According to the application of tapered sandwich composites in wind turbine blade, it is important to study the influence of design parameters affecting on the strength, durability, and failure modes of these structures. In this way, the present research aims at investigating the influence of ramp-down area geometry of tapered sandwich composite on the static strength, fatigue response, and failure mode under four-point bending load. For this purpose, slopes of 11° (reference), 18°, and 45° were considered as geometrical factors, and distance of loading roller to tapered area and mid-span were considered as four-point loading factors. The extended finite element method (XFEM) was implemented to simulate crack growth behavior using the virtual crack closure technique (VCCT) in combination with the maximum tangential stress theory. Results showed that strength of tapered sandwich composites with slope of 18° in the ramp-down zone was 7.4% higher than that of the reference specimen, while, those having 1:1 slope resulted in 16.5% lower strength compared to reference specimen.

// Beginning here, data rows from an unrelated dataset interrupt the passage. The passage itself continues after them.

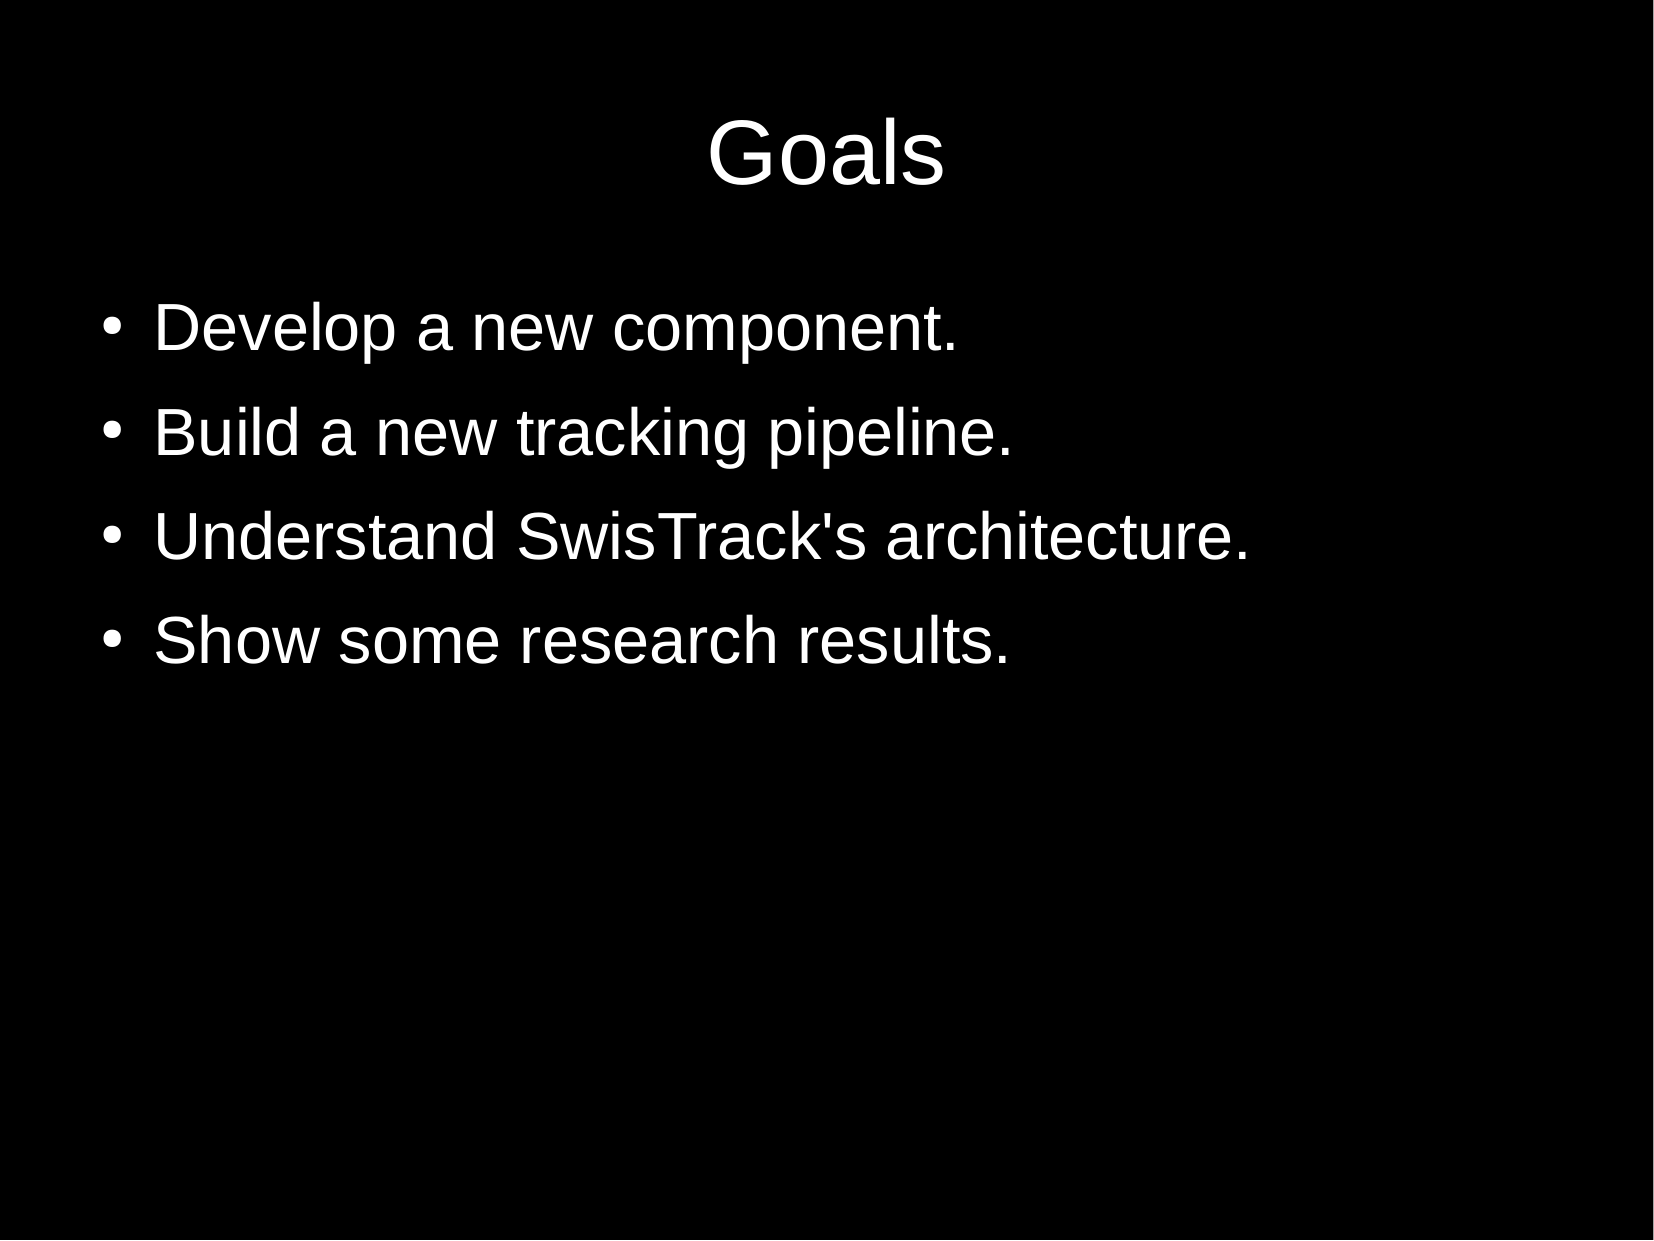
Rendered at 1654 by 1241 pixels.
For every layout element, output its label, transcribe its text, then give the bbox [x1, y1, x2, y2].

list Develop a new component. Build a new tracking pipeline. Understand SwisTrack's architecture. Show some research results. [82, 290, 1571, 1109]
title Goals [82, 49, 1571, 257]
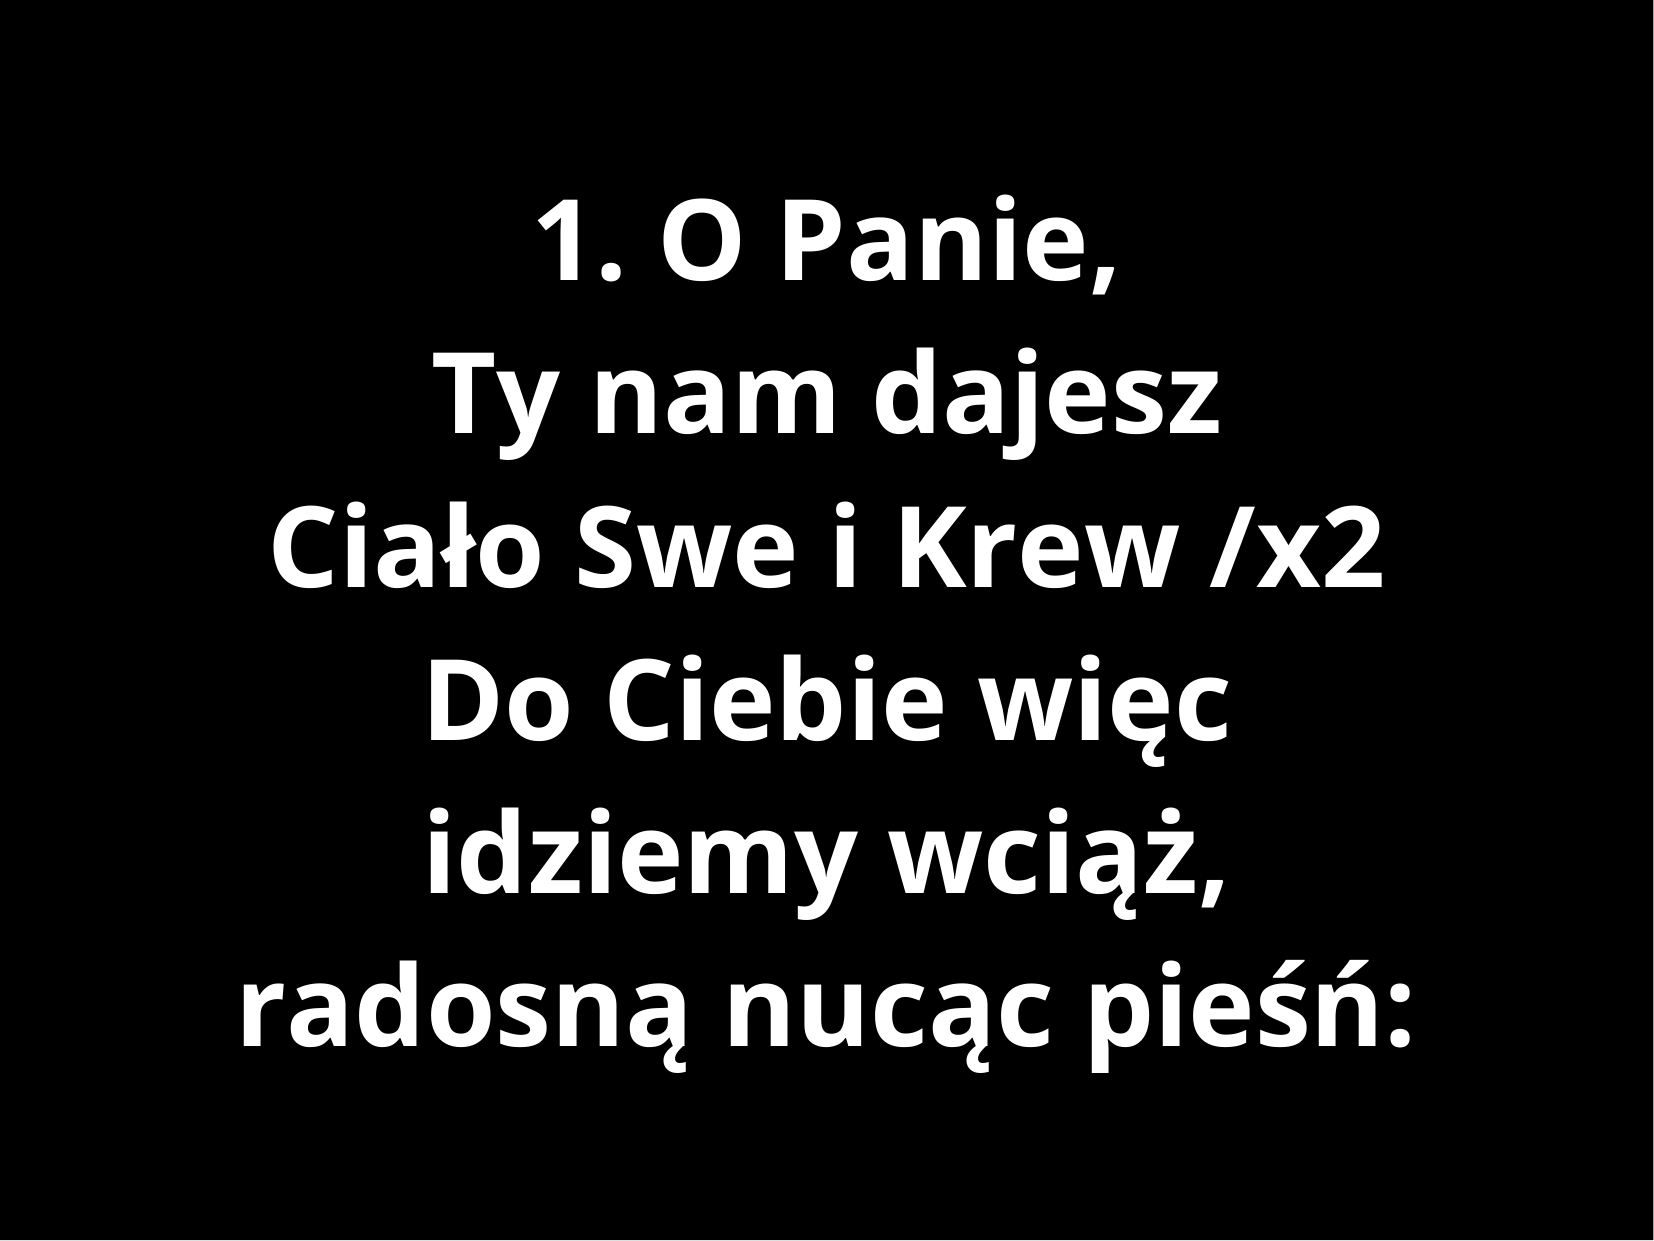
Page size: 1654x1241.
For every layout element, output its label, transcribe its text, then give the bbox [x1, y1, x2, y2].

title 1. O Panie, Ty nam dajesz Ciało Swe i Krew /x2 Do Ciebie więc idziemy wciąż, radosną nucąc pieśń: [0, 0, 1654, 1241]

It was found that distance of loading roller to tapered area and mid-span distance can significantly affect the failure mode and strength. Examination of crack propagation using experimental tests and XFEM revealed that, generally, the crack initiated under the loading roller, propagated into the foam core, changed its growth direction toward the tapered zone, and finally, led to debonding of the facesheets. Under high fatigue load levels, it was found that tapered design with slope angle of 18° increased the fatigue life more than twice of the life of reference specimen group.